On display at the UVA School of Architecture's Elmaleh Gallery, the exhibition In the Shadow of the Cloud: Reimagining the Technical Landscapes of Northern Virginia unveils how the modern spatial history of Northern Virginia is intrinsically tangled with the development and growth of digital technologies and their networks. This body of design research, curated and conceived of by Assistant Professor of Architecture Ali Fard, recounts the histories and trajectories that have contributed to the region's emergence as the world's largest data market over the past five decades. Fard, who directs the Media, Infrastructure, Speculative Territories Laboratory (MIST_lab) at UVA, explores emerging media and infrastructural systems as both the sites and means of speculative design research on urbanism.

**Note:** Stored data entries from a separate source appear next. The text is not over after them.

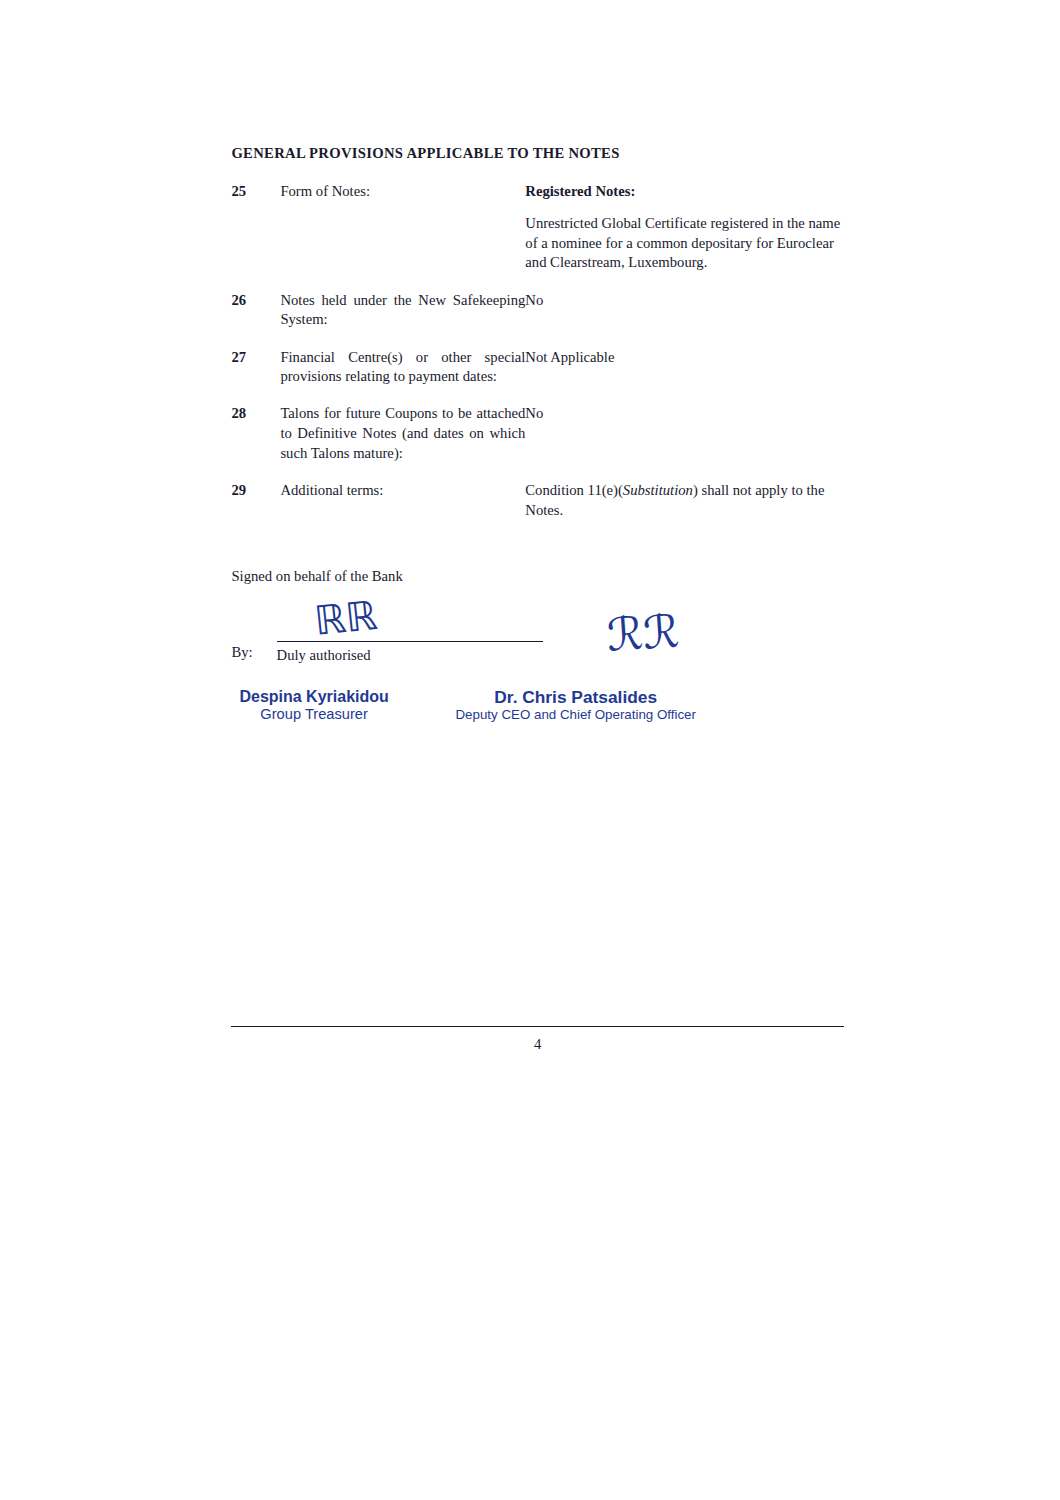General Provisions Applicable to the Notes
| 25 | Form of Notes: | Registered Notes: Unrestricted Global Certificate registered in the name of a nominee for a common depositary for Euroclear and Clearstream, Luxembourg. |
| 26 | Notes held under the New Safekeeping System: | No |
| 27 | Financial Centre(s) or other special provisions relating to payment dates: | Not Applicable |
| 28 | Talons for future Coupons to be attached to Definitive Notes (and dates on which such Talons mature): | No |
| 29 | Additional terms: | Condition 11(e)( Substitution ) shall not apply to the Notes. |
Signed on behalf of the Bank
By:
ℝℝ
Duly authorised
ℛℛ
Despina Kyriakidou
Group Treasurer
Dr. Chris Patsalides
Deputy CEO and Chief Operating Officer
4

The multimedia exhibition features a series of interventions by MIST_lab including a 1:20,000 scale model of Northern Virginia's topography that interacts with projected maps, drawings, videos, and images to produce a multifaceted reading of the infrastructural palimpsest of NOVA. Other interventions include models that project what the future of Northern Virginia sites may look like by examining three spatial typologies: the quarry, the data center, and the highway interchange.
In dialogue with the architectural and urban representations of MIST_lab, the exhibition includes a selection of photographic works by Stephen Voss, a Washington, D.C.-based photographer who is well known for his portraits, most often of American politicians. While the ten large-format photographs in this exhibition are a departure from his typical portraits, the works instead provocatively document the realities of the built environment. They strikingly portray the overt physicality of the so-called ephemeral "cloud" — a landscape shaped by data centers which he describes as "symbols of our limitless demand for digital connection and the steep, often unseen price it exacts."